〇馬場河川課総括課長 津波対策のハード対策としましては、海岸線の防潮堤のほか、河口部の水門の設置、それから、水門の整備のかわりに河川沿いの堤防をかさ上げして対応しているというところもございます。
 現時点では、粘り強い構造については、先ほど申し上げましたとおり、定量的に示す手法がないところではありますが、国や研究機関の検討の動向を注視してまいりたいと考えております。
〇工藤大輔委員 河川、護岸のほうも何か考え方があれば。
〇馬場河川課総括課長 津波対策における河川の堤防の考え方につきましても、防潮堤と同じような、粘り強い構造としているところでございます。
 津波対策に対しましては、同じような考え方で行ってまいりますので、今後につきましても、海岸、それから堤防といったものを進めていきたいと考えておりますし、洪水対策についても、きちんとした適正な管理に努めてまいりたいと考えております。
〇工藤大輔委員 今回、国が先に示した想定、そして、県が過去の最大津波、これは東北地方太平洋沖地震、あとは明治三陸地震、昭和三陸大地震を追加して出した浸水想定、被害想定ということになりますけれども、それによって、今後、市町村でも、津波被害対策緊急事業計画を策定し、それに沿って対策が進められれば、補助率2分の1から3分の2に引き上げられることになります。
 国が示した想定と県が示した想定は、設計の計算基準が違うので、対策に必要なものが拡大したのだと思います。県が出した想定計画どおりに事業を要求した場合に、実際に国でしっかりと認めてもらえるのかどうか。

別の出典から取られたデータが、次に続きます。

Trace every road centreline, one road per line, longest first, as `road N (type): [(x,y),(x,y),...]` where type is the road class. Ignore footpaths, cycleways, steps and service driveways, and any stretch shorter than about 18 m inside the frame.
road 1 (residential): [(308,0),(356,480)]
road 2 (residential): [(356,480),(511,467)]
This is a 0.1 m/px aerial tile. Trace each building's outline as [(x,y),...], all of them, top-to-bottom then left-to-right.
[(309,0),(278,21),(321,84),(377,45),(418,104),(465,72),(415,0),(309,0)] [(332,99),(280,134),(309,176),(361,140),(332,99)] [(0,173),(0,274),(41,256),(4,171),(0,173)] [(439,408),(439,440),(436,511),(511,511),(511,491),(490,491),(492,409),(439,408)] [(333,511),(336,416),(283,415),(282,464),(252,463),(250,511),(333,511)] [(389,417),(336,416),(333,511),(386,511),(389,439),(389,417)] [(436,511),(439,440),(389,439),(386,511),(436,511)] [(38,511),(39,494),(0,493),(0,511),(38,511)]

あるいは、国がさきに示した想定を基本に補助率が決まっていくのかどうか。これはかなり大きいところだと思いますけれども、国とどのような協議をし、調整されているのか伺います。
〇馬場河川課総括課長 日本海溝・千島海溝周辺海溝型地震に係る地震防災対策の推進に関する特別措置法の関係についてですけれども、先日、津波対策の強化地域が決まりまして、県内では沿岸12市町村が全て指定になったところでございます。

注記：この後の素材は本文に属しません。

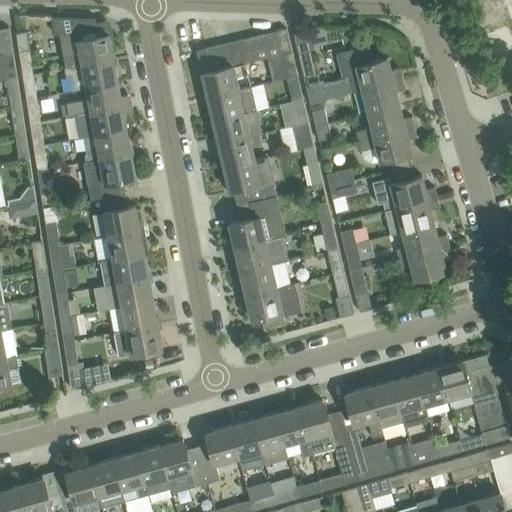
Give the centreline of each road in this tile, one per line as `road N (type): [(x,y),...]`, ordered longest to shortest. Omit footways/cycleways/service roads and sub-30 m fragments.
road 1 (residential): [(467,148),(438,49),(411,13),(388,5),(146,0)]
road 2 (residential): [(146,0),(217,385)]
road 3 (residential): [(217,385),(510,304)]
road 4 (residential): [(0,442),(217,385)]
road 5 (residential): [(510,304),(467,148)]
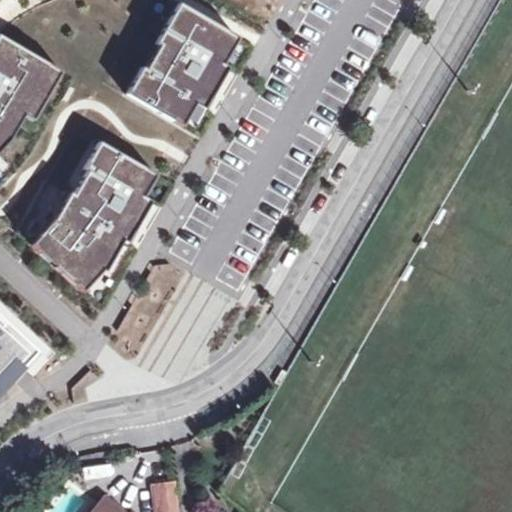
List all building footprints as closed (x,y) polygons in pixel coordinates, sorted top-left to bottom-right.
[(229,34),(179,4),(155,46),(158,48),(145,71),(141,69),(126,96),(172,123),(185,101),(193,106),(200,94),(210,101),(228,69),(223,66),(213,61),(229,34)] [(239,39),(229,34),(213,61),(223,66),(239,39)] [(0,151),(9,141),(23,116),(49,66),(0,37),(0,151)] [(61,73),(49,66),(23,116),(33,122),(61,73)] [(200,94),(193,106),(194,106),(204,112),(210,101),(200,94)] [(172,123),(182,128),(194,106),(193,106),(185,101),(172,123)] [(53,221),(37,238),(61,260),(53,269),(73,287),(92,266),(102,272),(104,273),(122,243),(117,240),(124,229),(133,234),(151,203),(143,199),(133,193),(146,171),(98,143),(83,170),(86,172),(72,196),(69,194),(53,221)] [(253,208),(279,225),(306,184),(280,167),(253,208)] [(156,176),(146,171),(133,193),(143,199),(156,176)] [(124,229),(117,240),(122,243),(126,245),(133,234),(124,229)] [(37,238),(29,246),(53,269),(61,260),(37,238)] [(92,266),(73,287),(81,295),(102,272),(92,266)] [(0,396),(40,353),(0,315),(0,396)] [(151,491),(154,511),(175,511),(172,488),(151,491)] [(114,511),(102,501),(93,511),(114,511)]
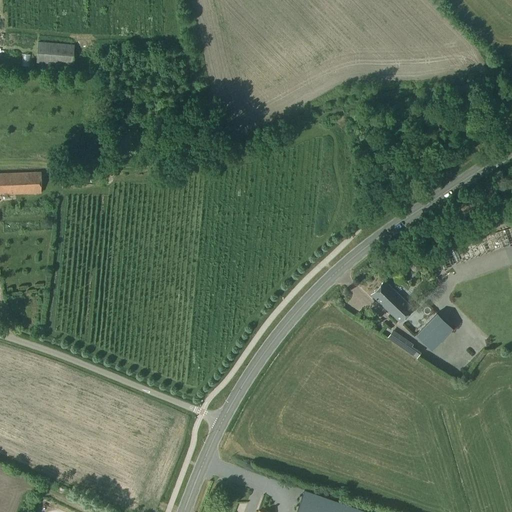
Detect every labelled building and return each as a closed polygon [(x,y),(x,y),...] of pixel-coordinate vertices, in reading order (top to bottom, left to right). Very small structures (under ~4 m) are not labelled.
[(72,67),(74,46),(38,42),(36,63),(72,67)] [(29,64),(29,51),(21,51),(20,64),(29,64)] [(0,195),(41,194),(41,172),(0,173),(0,195)] [(5,218),(6,229),(26,228),(25,218),(5,218)] [(511,228),(433,256),(439,271),(511,245),(511,228)] [(413,288),(419,293),(429,282),(424,277),(413,288)] [(400,323),(413,309),(384,281),(371,295),(400,323)] [(429,352),(446,334),(452,327),(437,313),(431,319),(430,319),(413,336),(429,352)] [(387,339),(416,358),(419,353),(410,347),(412,345),(393,331),(387,339)] [(377,483),(385,468),(375,463),(367,478),(377,483)] [(304,490),(296,511),(367,511),(304,490)]
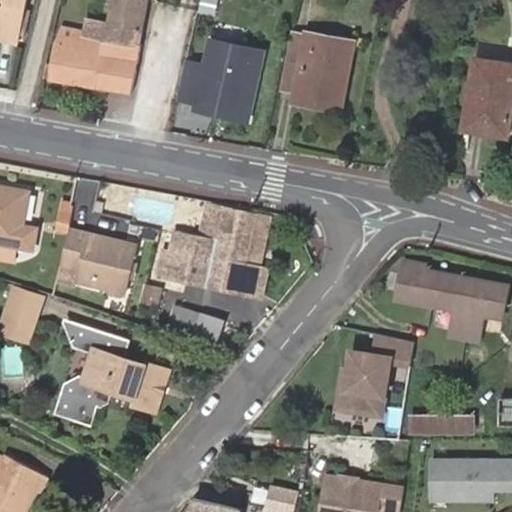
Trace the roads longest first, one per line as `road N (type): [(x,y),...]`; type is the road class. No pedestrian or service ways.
road 1 (residential): [(377,203),(372,228),(340,276),(141,511)]
road 2 (residential): [(377,203),(0,131)]
road 3 (residential): [(511,239),(377,203)]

 詳細については、まだ我々もつかんでいないところではございますが、今後、復興防災部とも連携しながら、市町村と一緒になって、津波対策の支援をしてまいりたいと考えております。
〇工藤大輔委員 これは両部にかかわることなので、補助率が2分の1から3分の2に上がって、市町村等の負担も軽減されるわけですけれども、一つ一つ整備していくと、これもかなりの金額になっていきます。なかなか耐えられないところが出てくると思いますので、県としても、市町村にプラスした支援も必要だと思います。これは、他の部署にもかかわるので、そちらのほうでも要求をしていきたいと思います。県土整備部でも、あわせて努めていただきたいと思いますので、よろしくお願いしたいと思います。

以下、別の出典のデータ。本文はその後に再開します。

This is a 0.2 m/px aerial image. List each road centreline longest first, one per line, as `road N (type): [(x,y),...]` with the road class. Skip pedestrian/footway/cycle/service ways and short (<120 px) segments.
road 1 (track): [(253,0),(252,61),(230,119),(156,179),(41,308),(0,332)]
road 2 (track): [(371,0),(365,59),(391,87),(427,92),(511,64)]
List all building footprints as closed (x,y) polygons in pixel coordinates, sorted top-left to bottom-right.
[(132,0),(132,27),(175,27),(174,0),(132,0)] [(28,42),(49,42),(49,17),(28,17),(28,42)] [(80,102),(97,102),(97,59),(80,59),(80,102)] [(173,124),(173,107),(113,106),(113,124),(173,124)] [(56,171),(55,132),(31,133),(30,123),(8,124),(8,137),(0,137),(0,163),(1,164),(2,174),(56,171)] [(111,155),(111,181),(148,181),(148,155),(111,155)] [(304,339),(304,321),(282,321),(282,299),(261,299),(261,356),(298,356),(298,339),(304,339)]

 この件はこの辺にして、次に、三陸沿岸道路についてお伺いしたいと思います。
 これは全線開通し、非常に便利な道路として、今後、地域においても期待がされ、相乗効果が出てくるような対策が必要だと思います。
 ただ一方で、大雨が降ると、三陸沿岸道路の水路から水があふれてしまって、市町村道や民家にどんどん入っていって被害が出ている事例が見られます。私の地元でもあり、実際に令和元年、そして令和3年と、ほぼ2年に一遍被害を受けている箇所もあります。
 全県でということを見れば、恐らく似たような事例もあって、私も、ほかの地域でも聞くのですけれども、結局、三陸沿岸道路が山の堤防のような形になって、上から降ってきた雨水を設計上の水路で受け切れていないというのが実態のようであります。三陸国道事務所でも、現状はわかっていながら対策が進まないという事例があるわけですけれども、県として、このような現状をどのように把握しているのか、お伺いしたいと思います。
〇照井技術参事兼道路建設課総括課長 三陸沿岸道路からの溢水被害の関係でありますが、令和元年台風第19号及び令和3年8月の豪雨によりまして、洋野町において三陸沿岸道路の排水があふれ、町道を経由して宅地へ流入し、浸水被害が発生したことにつきましては、道路管理者であります三陸国道事務所から聞いております。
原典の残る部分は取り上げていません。